_YOUR TASK_
Show each line below that contains the word "Jack", copying the whole line. Match case.

_Records taken from a dataset_
= = = =

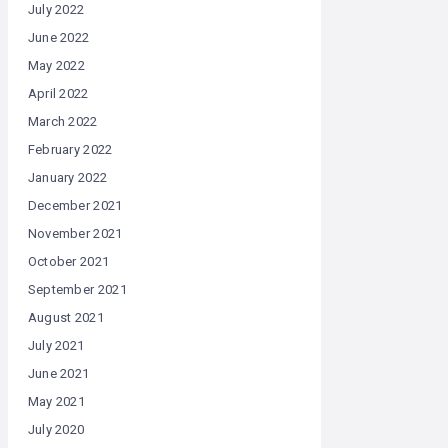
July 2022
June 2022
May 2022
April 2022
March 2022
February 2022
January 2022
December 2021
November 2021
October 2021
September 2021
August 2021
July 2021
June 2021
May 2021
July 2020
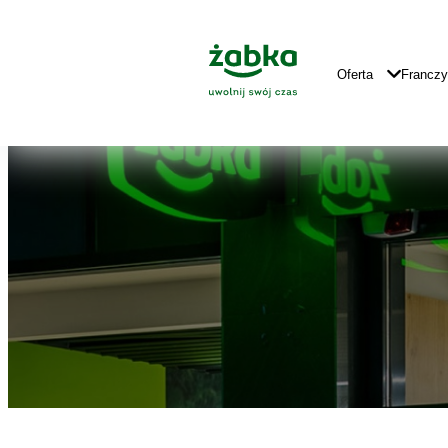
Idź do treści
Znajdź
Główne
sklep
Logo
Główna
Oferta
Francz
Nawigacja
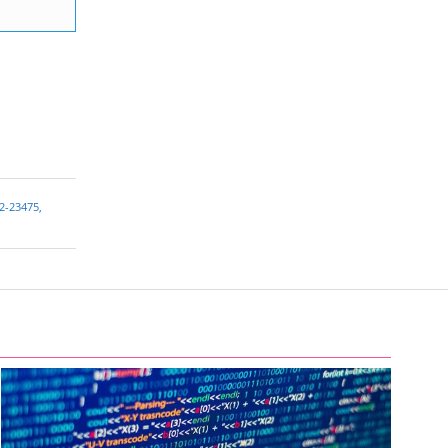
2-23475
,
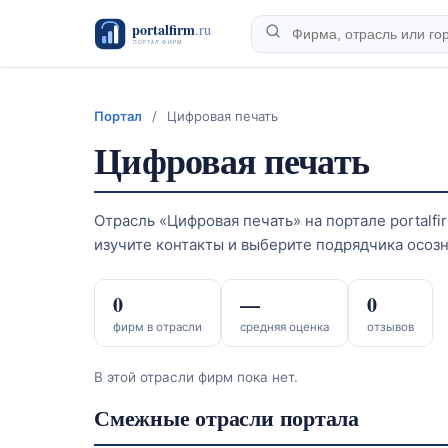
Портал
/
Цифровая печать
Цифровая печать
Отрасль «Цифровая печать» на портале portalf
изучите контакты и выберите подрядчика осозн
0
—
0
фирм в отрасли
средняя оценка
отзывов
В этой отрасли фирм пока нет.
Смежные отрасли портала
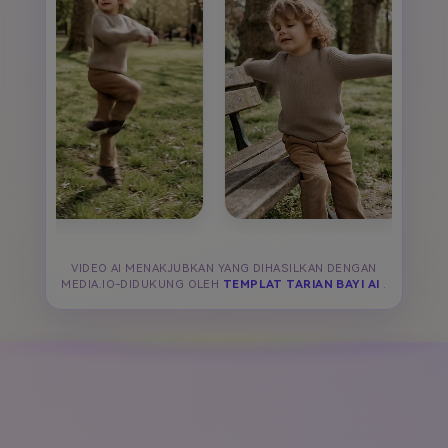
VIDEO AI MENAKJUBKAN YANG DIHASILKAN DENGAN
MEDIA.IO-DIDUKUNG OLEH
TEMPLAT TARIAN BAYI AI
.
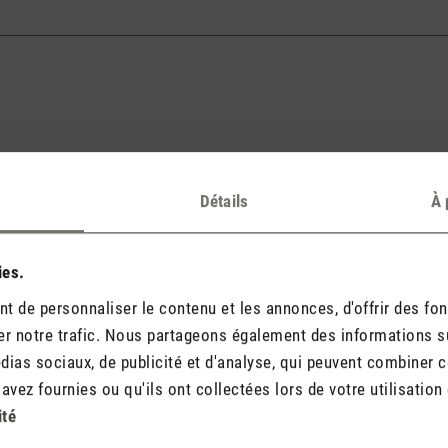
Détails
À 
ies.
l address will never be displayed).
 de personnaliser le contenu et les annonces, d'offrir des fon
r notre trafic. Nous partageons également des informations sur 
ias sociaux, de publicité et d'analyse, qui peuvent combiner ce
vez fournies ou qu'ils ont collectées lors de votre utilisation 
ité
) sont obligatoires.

= = = =

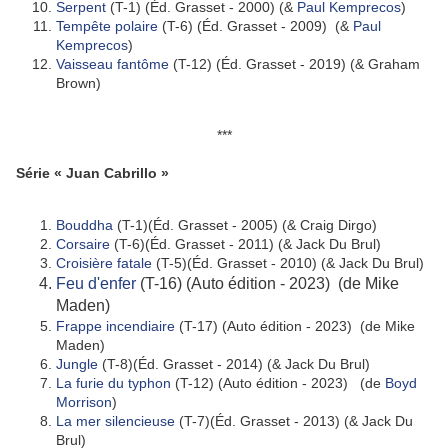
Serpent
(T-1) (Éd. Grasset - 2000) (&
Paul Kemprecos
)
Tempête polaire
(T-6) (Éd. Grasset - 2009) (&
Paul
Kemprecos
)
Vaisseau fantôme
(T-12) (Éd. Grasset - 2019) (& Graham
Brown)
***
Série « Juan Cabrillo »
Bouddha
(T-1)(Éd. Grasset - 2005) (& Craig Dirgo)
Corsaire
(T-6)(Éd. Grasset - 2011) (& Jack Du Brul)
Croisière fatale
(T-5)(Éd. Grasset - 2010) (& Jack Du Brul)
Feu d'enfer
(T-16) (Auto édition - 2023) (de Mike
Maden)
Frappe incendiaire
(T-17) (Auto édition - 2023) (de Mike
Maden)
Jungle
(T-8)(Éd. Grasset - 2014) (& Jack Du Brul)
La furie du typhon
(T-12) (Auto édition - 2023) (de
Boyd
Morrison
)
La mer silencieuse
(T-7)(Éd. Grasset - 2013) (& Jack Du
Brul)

= = = =

_EXERCISE OUTPUT_
(T-6)(Éd. Grasset - 2011) (& Jack Du Brul)
(T-5)(Éd. Grasset - 2010) (& Jack Du Brul)
(T-8)(Éd. Grasset - 2014) (& Jack Du Brul)
(T-7)(Éd. Grasset - 2013) (& Jack Du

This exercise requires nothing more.